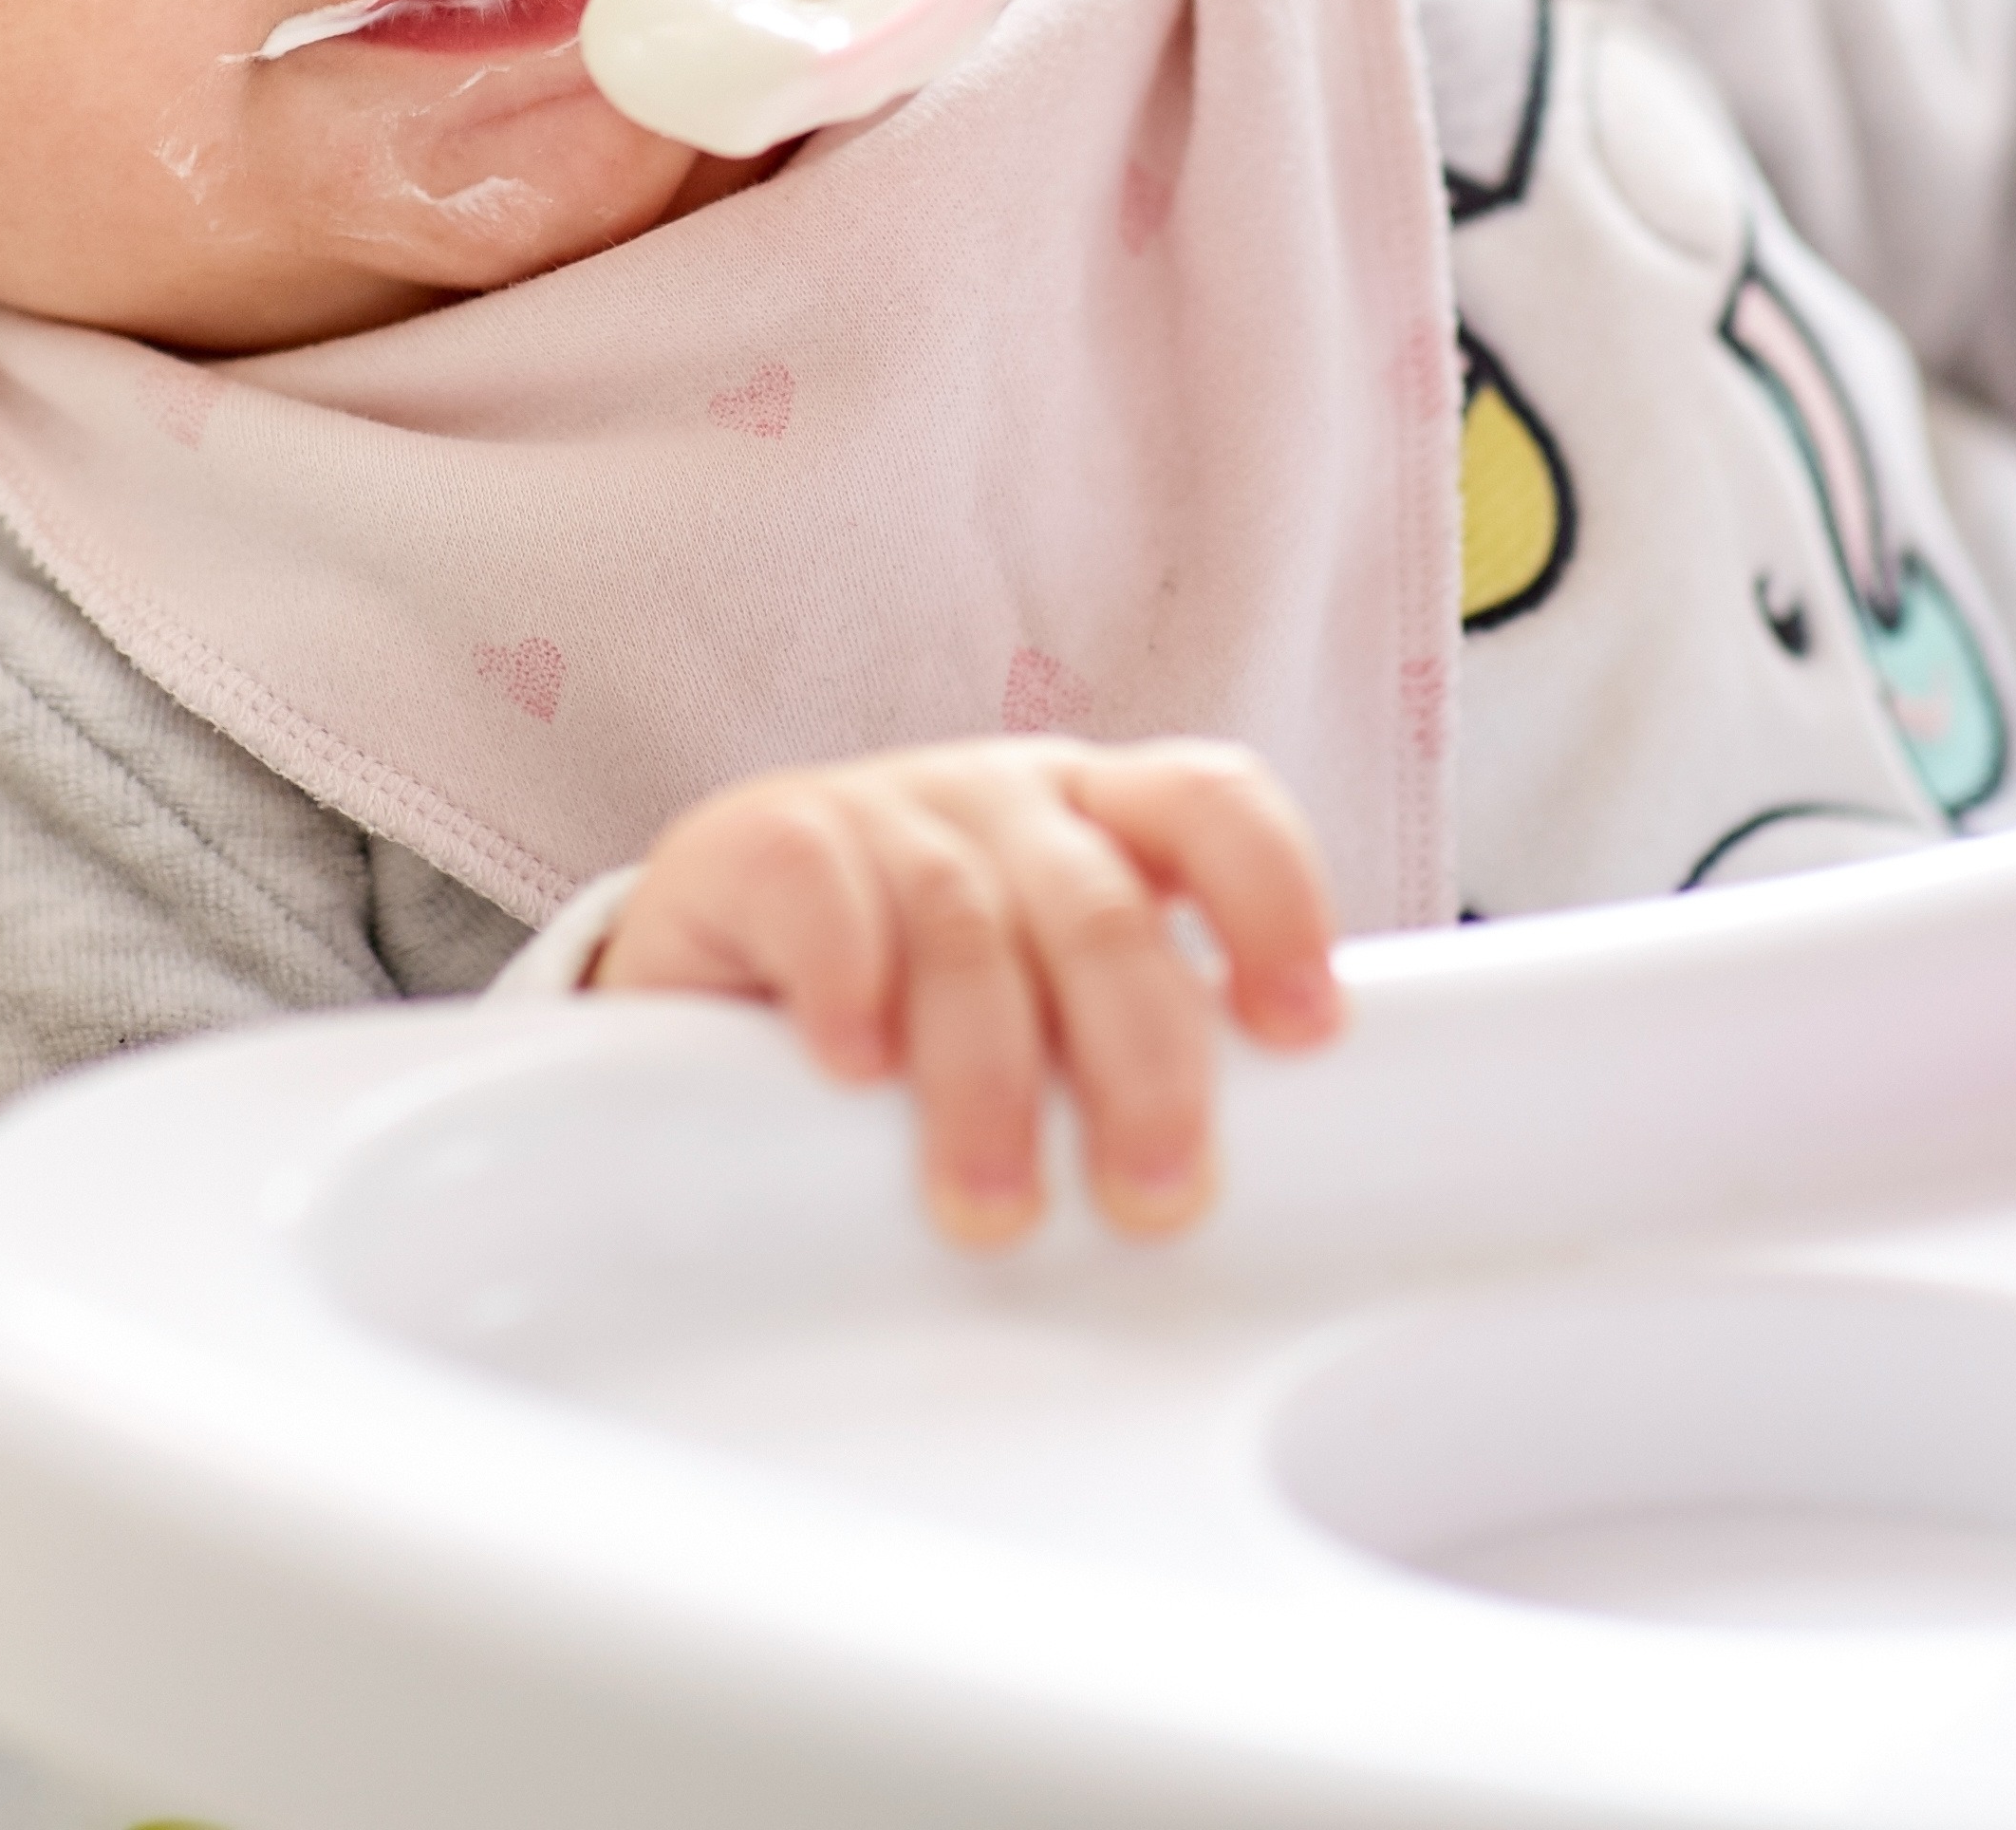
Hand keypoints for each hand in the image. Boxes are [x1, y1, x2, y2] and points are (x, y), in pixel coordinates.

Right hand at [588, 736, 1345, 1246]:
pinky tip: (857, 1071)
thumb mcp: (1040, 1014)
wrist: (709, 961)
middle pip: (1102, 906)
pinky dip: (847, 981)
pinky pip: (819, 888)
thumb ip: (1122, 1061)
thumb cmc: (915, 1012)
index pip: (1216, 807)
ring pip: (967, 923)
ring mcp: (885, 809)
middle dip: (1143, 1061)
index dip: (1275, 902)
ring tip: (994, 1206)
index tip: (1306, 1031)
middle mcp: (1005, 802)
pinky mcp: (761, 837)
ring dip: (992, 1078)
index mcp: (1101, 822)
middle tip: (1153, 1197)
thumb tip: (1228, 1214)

*****

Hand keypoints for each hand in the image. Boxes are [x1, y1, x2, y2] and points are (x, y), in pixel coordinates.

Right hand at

*****

→ REQUIRED ACTION
Show all lines above holding the word "index".

→ RESULT BELOW
index pip: (1216, 807)
index dip: (1275, 902)
index tip: (1306, 1031)
index mcp: (1101, 822)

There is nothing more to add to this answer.